(Beginning of Exercise text)

Amendments to art. 46 of the Save Italy Decree Law: collective and individual dismissals for justified objective reason

In terms of the first profile, the INL underlined that when the Save Italy decree was converted into law a specific exclusion was introduced by the ban on dismissals for contracts and, specifically, in the case where “the personnel involved in the termination, already employed in the contract, is rehired after take over by a new contractor”. This means – as explained in the note in question – that the ban on collective and individual dismissals for justified objective reason is not valid in cases where the new contractor absorbs the personnel employed in the contract. Instead, if the personnel is not reabsorbed this ban remains valid for the departing contractor.

Again in reference to dismissals, INL stated that the Relaunch Decree extended for five months. starting from 17 March 2020, the terms related to the relative ban: during this time period collective dismissal procedures cannot be started and pending ones, started after 23 February, are suspended for the same period.

Likewise, the ban on dismissals for objective justified reason as per article 7, Law 604/1966 has been extended for the same period, with the specification that dismissals for objective justified reason in progress are suspended.

No clarification was provided regarding the window of time that was created due to the delay in issuing Decree Law 34/2020 (19 May 2020) compared to the expiration of the original ban, 16 May, contained in the Decree Law 34/2020: it may be only subject to legal interpretations, despite the fact that it does not seem possible for the non-retroactivity of the laws to be exceeded.

Lastly, it stated that the Relaunch Decree Law introduced paragraph 1 bis that gives an employer who performed a dismissal for objective justified reason during the period from 23 February to 17 March 2020 the right to revoke the termination at any time as long as request is made at the same time for redundancy fund treatment starting from the date the dismissal became effective. In that case, the employment is considered restored without interruption and without charges or penalties for the employer.

(End of Exercise text)
(Beginning of Extracted data)

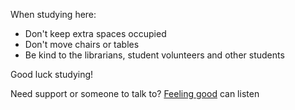 When studying here:

- Don't keep extra spaces occupied
- Don't move chairs or tables
- Be kind to the librarians, student volunteers and other students

Good luck studying!

Need support or someone to talk to? [Feeling good](https://www.ugent.be/student/en/study-support/feelinggood) can listen
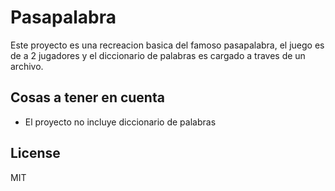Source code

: # Pasapalabra

Este proyecto es una recreacion basica del famoso pasapalabra, el juego es de a 2 jugadores y el diccionario de palabras es cargado a traves de un archivo.


## Cosas a tener en cuenta

- El proyecto no incluye diccionario de palabras


## License

MIT


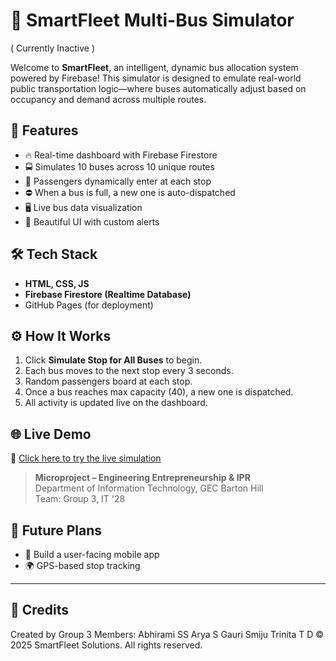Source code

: # 🚌 SmartFleet Multi-Bus Simulator
( Currently Inactive )

Welcome to **SmartFleet**, an intelligent, dynamic bus allocation system powered by Firebase! This simulator is designed to emulate real-world public transportation logic—where buses automatically adjust based on occupancy and demand across multiple routes.

## 🚀 Features

- 🔥 Real-time dashboard with Firebase Firestore
- 🚍 Simulates 10 buses across 10 unique routes
- 👥 Passengers dynamically enter at each stop
- ⛔ When a bus is full, a new one is auto-dispatched
- 🖥️ Live bus data visualization
- 🎨 Beautiful UI with custom alerts


## 🛠 Tech Stack

- **HTML, CSS, JS**
- **Firebase Firestore (Realtime Database)**
- GitHub Pages (for deployment)

## ⚙️ How It Works

1. Click **Simulate Stop for All Buses** to begin.
2. Each bus moves to the next stop every 3 seconds.
3. Random passengers board at each stop.
4. Once a bus reaches max capacity (40), a new one is dispatched.
5. All activity is updated live on the dashboard.


## 🌐 Live Demo

🔗 [Click here to try the live simulation](https://trinitatd.github.io/smartfleet-simulation)  

> **Microproject – Engineering Entrepreneurship & IPR**  
Department of Information Technology, GEC Barton Hill  
Team: Group 3, IT '28

## 🏁 Future Plans

- 📱 Build a user-facing mobile app
- 🌍 GPS-based stop tracking

---

## 🤝 Credits

Created by Group 3 
Members:
Abhirami SS
Arya S
Gauri Smiju
Trinita T D
© 2025 SmartFleet Solutions. All rights reserved.



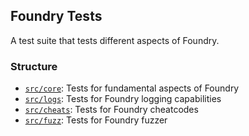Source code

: ## Foundry Tests

A test suite that tests different aspects of Foundry.

### Structure

- [`src/core`](src/core): Tests for fundamental aspects of Foundry
- [`src/logs`](src/logs): Tests for Foundry logging capabilities
- [`src/cheats`](src/cheats): Tests for Foundry cheatcodes
- [`src/fuzz`](src/fuzz): Tests for Foundry fuzzer
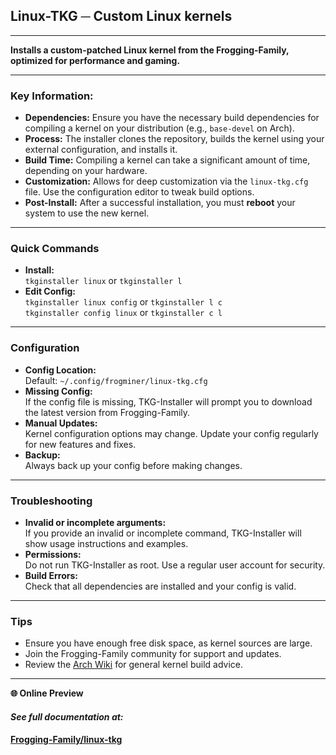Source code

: ## Linux-TKG ─ Custom Linux kernels

---

**Installs a custom-patched Linux kernel from the Frogging-Family, optimized for performance and gaming.**

---

### Key Information:

- **Dependencies:** Ensure you have the necessary build dependencies for compiling a kernel on your distribution (e.g., `base-devel` on Arch).
- **Process:** The installer clones the repository, builds the kernel using your external configuration, and installs it.
- **Build Time:** Compiling a kernel can take a significant amount of time, depending on your hardware.
- **Customization:** Allows for deep customization via the `linux-tkg.cfg` file. Use the configuration editor to tweak build options.
- **Post-Install:** After a successful installation, you must **reboot** your system to use the new kernel.

---

### Quick Commands

- **Install:**  
  `tkginstaller linux` or `tkginstaller l`
- **Edit Config:**  
  `tkginstaller linux config` or `tkginstaller l c`  
  `tkginstaller config linux` or `tkginstaller c l`

---

### Configuration

- **Config Location:**  
  Default: `~/.config/frogminer/linux-tkg.cfg`
- **Missing Config:**  
  If the config file is missing, TKG-Installer will prompt you to download the latest version from Frogging-Family.
- **Manual Updates:**  
  Kernel configuration options may change. Update your config regularly for new features and fixes.
- **Backup:**  
  Always back up your config before making changes.

---

### Troubleshooting

- **Invalid or incomplete arguments:**  
  If you provide an invalid or incomplete command, TKG-Installer will show usage instructions and examples.
- **Permissions:**  
  Do not run TKG-Installer as root. Use a regular user account for security.
- **Build Errors:**  
  Check that all dependencies are installed and your config is valid.

---

### Tips

- Ensure you have enough free disk space, as kernel sources are large.
- Join the Frogging-Family community for support and updates.
- Review the [Arch Wiki](https://wiki.archlinux.org/title/kernel) for general kernel build advice.

---

**🌐 Online Preview**

#### ***See full documentation at:***

#### [Frogging-Family/linux-tkg](https://github.com/Frogging-Family/linux-tkg/blob/master/README.md)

(End of Extracted data)

(What to do):
1. Please revise the stretch from "Likewise, the ban" through "to be exceeded." in the text on the dismissal ban, with "window of time" swapped for "gap".
2. Pick up the text on the dismissal ban after its last sentence and carry it further.

(Numbered responses):
1.
Likewise, the ban on dismissals for objective justified reason as per article 7, Law 604/1966 has been extended for the same period, with the specification that dismissals for objective justified reason in progress are suspended.

No clarification was provided regarding the gap that was created due to the delay in issuing Decree Law 34/2020 (19 May 2020) compared to the expiration of the original ban, 16 May, contained in the Decree Law 34/2020: it may be only subject to legal interpretations, despite the fact that it does not seem possible for the non-retroactivity of the laws to be exceeded.

2.
Extension or renewal of fixed-term contracts: exception to art. 21 of Legislative Decree 81/2015

In terms of fixed-term contracts, INL provided explanations concerning the exception to art. 21 of the Legislative Decree 81/2015 introduced by the Relaunch Decree Law, which permits the renewal or extension of fixed-term employment contracts existing on 23 February 2020 until 30 August 2020, including in the absence of the reasons governed by art. 19, paragraph 1, Legislative Degree 81/2015.

With the note in question, INL explained that, for the purposes of “reasonless” extension or renewal as per the provision contained in the Relaunch Decree Law, two conditions must be met:

  • the fixed-term contract must be in existence at 23 February 2020 (so contracts signed for the first time after 23 February are excluded from this exception);
  • the extended or renewed employment contract must be terminated by 30 August 2020.

It is still obviously possible to provide for a “reasonless” extension even after 30 August as long as it does not exceed a period of 12 months.